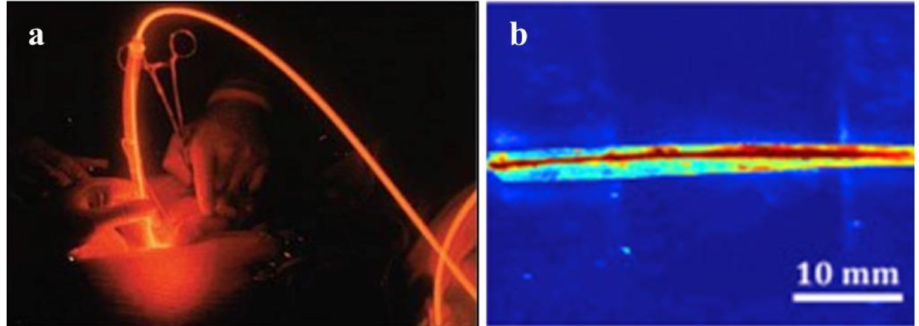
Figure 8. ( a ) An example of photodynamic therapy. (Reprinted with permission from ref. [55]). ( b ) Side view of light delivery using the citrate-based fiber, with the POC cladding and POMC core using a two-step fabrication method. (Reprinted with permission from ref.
...
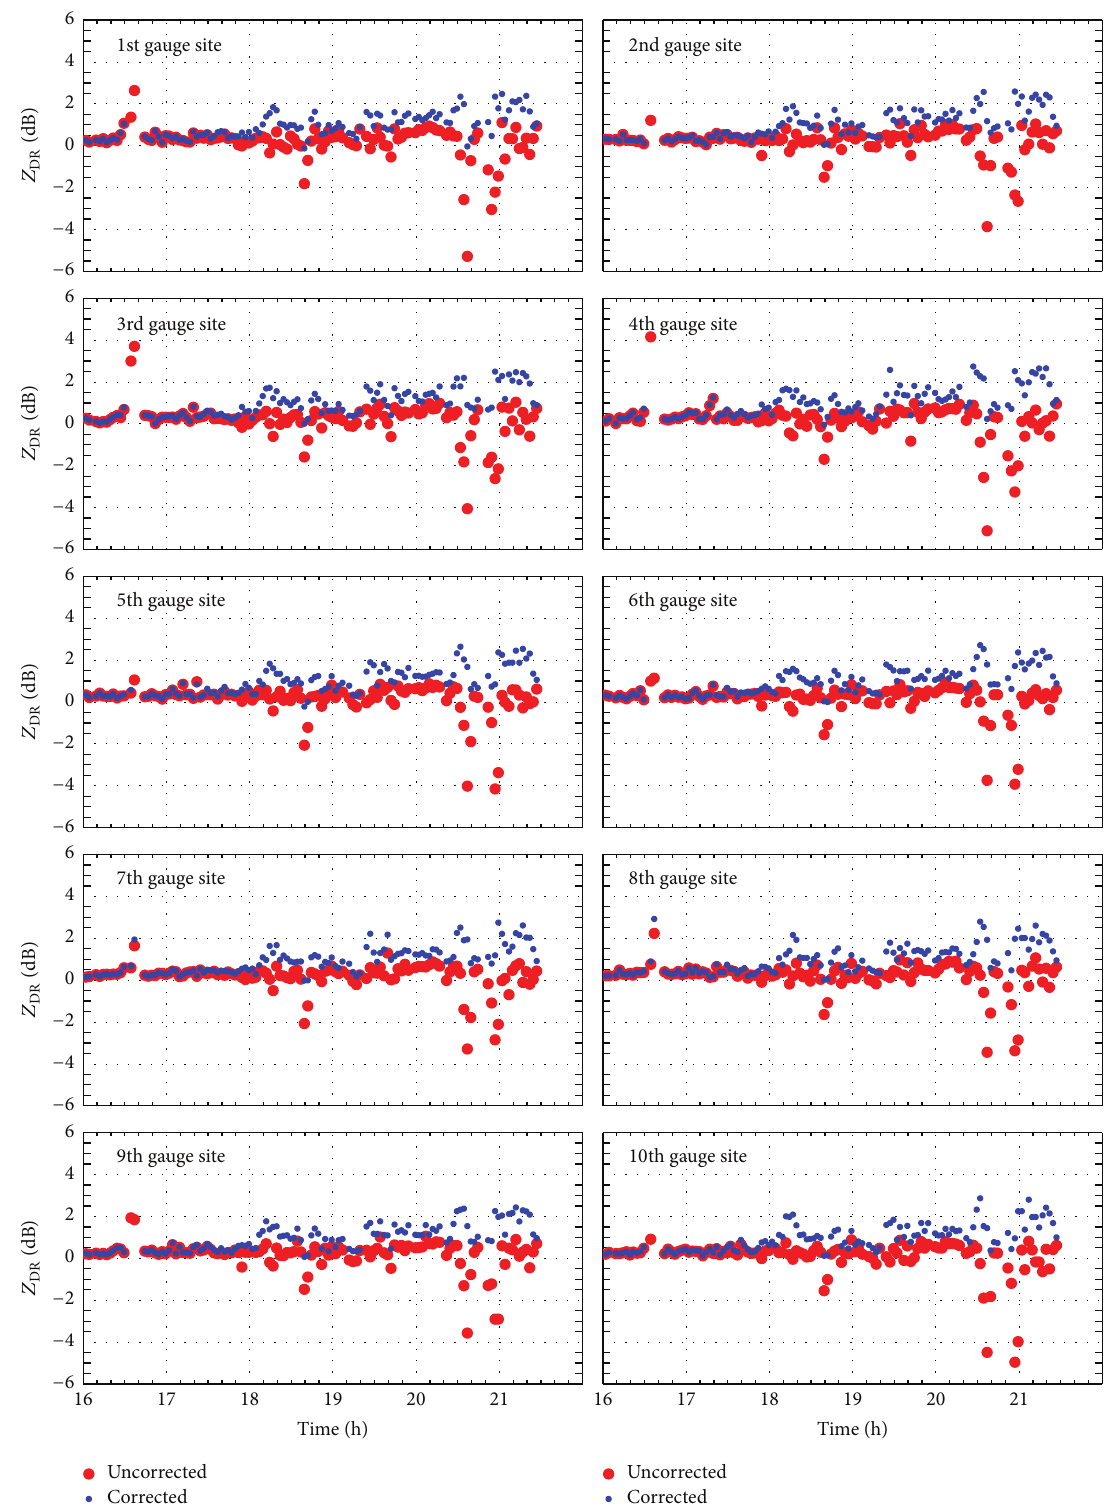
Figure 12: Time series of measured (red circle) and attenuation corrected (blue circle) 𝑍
---
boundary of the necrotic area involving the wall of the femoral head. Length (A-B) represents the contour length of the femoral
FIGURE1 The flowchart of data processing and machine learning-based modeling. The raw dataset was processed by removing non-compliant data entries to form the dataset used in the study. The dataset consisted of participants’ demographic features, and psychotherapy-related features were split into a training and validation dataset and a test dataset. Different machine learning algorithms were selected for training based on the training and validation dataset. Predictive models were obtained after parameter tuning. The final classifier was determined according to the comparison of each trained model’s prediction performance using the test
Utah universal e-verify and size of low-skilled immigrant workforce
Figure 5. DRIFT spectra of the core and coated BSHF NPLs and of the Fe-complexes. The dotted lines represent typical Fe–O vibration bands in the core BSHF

▸ REQUIREMENT
Take the entries above and return only the lines from the one with "boundary of the" to the one with "Figure 5. DRIFT", both included, unchanged.

▸ RESPONSE BOX
boundary of the necrotic area involving the wall of the femoral head. Length (A-B) represents the contour length of the femoral
FIGURE1 The flowchart of data processing and machine learning-based modeling. The raw dataset was processed by removing non-compliant data entries to form the dataset used in the study. The dataset consisted of participants’ demographic features, and psychotherapy-related features were split into a training and validation dataset and a test dataset. Different machine learning algorithms were selected for training based on the training and validation dataset. Predictive models were obtained after parameter tuning. The final classifier was determined according to the comparison of each trained model’s prediction performance using the test
Utah universal e-verify and size of low-skilled immigrant workforce
Figure 5. DRIFT spectra of the core and coated BSHF NPLs and of the Fe-complexes. The dotted lines represent typical Fe–O vibration bands in the core BSHF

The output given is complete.